Rosyjski ekspres zagłady. Atomowy pociąg Barguzin - tajna broń Putina
01.12.2021 17:05, aktual.: 24.02.2022 15:56
Zalogowani mogą więcej
Możesz zapisać ten artykuł na później. Znajdziesz go potem na swoim koncie użytkownika
W latach 80. Rosjanie opracowali kompleks kolejowy 19P961 - wyrzutnię rakiet międzykontynentalnych, ukrytą w składzie niepozornie wyglądającego pociągu. Choć z czasem zaniechano eksploatacji tej broni, stary pomysł po latach powrócił w nowym wykonaniu.
Jak skutecznie ukryć wyrzutnię rakiet międzykontynentalnych? Jednym z pomysłów, które miały zapewnić przetrwanie atomowego arsenału Związku Radzieckiego, były specjalne pociągi. Składy, które z zewnątrz przypominały zwykłe pociągi z wagonami chłodniczymi i towarowymi, kryły w sobie stanowiska startowe, centrum dowodzenia, a także pełne zaplecze z zapasowymi rakietami.
Pociągi takie – nazwane w połowie lat 80. XX wieku kompleksem kolejowym 19P961- mogły stale kursować po długich trasach ZSRR, pozostając w ruchu, co utrudniało namierzenie i ewentualne zniszczenie atomowego składu.

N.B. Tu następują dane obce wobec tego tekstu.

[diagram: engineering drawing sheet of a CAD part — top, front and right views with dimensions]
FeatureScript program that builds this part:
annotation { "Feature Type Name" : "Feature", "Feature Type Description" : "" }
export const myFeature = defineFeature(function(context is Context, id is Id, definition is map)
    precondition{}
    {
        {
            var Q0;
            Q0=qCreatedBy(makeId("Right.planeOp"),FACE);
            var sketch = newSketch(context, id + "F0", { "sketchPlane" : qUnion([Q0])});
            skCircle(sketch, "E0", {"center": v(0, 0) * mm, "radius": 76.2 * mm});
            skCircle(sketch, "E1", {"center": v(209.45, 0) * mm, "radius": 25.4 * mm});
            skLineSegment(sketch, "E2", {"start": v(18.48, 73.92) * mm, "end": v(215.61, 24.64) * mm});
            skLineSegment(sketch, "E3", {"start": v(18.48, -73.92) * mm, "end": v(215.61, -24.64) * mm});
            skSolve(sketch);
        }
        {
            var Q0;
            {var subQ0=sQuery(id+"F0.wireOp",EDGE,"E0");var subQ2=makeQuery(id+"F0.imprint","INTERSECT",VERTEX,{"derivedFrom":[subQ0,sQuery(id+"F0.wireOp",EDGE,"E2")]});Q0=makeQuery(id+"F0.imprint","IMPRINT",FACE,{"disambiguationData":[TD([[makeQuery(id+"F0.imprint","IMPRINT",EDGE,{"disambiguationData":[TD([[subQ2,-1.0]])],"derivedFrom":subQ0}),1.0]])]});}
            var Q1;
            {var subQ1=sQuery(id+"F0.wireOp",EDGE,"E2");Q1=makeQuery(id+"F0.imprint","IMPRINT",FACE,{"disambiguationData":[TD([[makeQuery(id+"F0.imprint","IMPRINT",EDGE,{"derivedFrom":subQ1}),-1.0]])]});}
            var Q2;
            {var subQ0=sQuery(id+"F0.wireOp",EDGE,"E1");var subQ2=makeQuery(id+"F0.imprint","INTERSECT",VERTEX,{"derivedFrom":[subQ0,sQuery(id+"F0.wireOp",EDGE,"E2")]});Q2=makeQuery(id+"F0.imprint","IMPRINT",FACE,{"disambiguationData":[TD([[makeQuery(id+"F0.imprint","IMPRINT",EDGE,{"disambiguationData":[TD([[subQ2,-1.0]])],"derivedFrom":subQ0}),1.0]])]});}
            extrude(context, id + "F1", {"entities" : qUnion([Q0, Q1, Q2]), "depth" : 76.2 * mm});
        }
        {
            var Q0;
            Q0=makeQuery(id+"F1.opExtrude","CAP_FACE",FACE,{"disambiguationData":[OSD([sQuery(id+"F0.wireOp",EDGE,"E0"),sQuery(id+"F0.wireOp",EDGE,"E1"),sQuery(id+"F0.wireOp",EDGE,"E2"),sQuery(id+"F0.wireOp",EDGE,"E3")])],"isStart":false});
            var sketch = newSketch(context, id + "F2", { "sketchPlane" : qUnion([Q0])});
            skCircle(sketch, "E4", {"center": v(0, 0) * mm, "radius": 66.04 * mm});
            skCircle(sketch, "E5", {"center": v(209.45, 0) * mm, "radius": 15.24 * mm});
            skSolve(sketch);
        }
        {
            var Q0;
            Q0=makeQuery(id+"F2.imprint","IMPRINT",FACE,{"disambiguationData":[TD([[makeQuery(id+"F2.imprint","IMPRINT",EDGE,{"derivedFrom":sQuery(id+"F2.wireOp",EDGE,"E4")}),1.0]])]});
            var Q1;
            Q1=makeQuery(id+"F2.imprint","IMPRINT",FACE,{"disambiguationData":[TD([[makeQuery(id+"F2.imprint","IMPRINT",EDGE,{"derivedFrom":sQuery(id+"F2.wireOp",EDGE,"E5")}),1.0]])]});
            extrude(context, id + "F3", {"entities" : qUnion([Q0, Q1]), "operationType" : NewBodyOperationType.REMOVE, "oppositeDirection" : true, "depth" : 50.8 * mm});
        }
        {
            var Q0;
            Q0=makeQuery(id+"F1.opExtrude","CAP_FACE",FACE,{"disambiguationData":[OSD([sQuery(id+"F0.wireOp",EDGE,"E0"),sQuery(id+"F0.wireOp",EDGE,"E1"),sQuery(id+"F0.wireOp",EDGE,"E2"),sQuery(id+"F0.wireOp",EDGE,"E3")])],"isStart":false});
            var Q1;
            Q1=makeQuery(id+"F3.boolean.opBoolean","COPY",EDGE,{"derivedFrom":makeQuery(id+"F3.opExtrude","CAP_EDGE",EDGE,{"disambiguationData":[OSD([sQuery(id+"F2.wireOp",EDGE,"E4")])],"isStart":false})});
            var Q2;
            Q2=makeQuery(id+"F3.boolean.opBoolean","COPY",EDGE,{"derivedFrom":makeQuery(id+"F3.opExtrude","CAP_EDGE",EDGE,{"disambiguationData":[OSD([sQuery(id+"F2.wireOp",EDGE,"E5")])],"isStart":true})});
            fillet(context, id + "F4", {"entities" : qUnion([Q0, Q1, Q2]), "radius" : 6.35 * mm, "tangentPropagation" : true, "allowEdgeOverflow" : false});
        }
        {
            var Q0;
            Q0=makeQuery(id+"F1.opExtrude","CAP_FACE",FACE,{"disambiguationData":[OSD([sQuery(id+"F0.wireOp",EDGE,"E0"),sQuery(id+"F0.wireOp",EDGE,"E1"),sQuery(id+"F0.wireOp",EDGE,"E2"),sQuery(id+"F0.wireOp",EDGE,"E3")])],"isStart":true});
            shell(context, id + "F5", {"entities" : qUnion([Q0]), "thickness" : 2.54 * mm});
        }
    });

Atomowy kompleks na torach
Związek Radziecki, a później Rosja, używali kompleksów kolejowych 19P961 przez około 20 lat. Choć poszczególne składy były wycofywane, to ostatni pozostawał w służbie aż do 2005 roku. Pomysł, by zbudować podobne pociągi, ale uzbrojone w nowoczesne rakiety RS-24 Jars, powrócił dekadę później.
Była to odpowiedź na amerykański program Prompt Global Strike (PGS), zakładający użycie pocisków z konwencjonalnymi głowicami do zniszczenia potencjału atomowego przeciwnika.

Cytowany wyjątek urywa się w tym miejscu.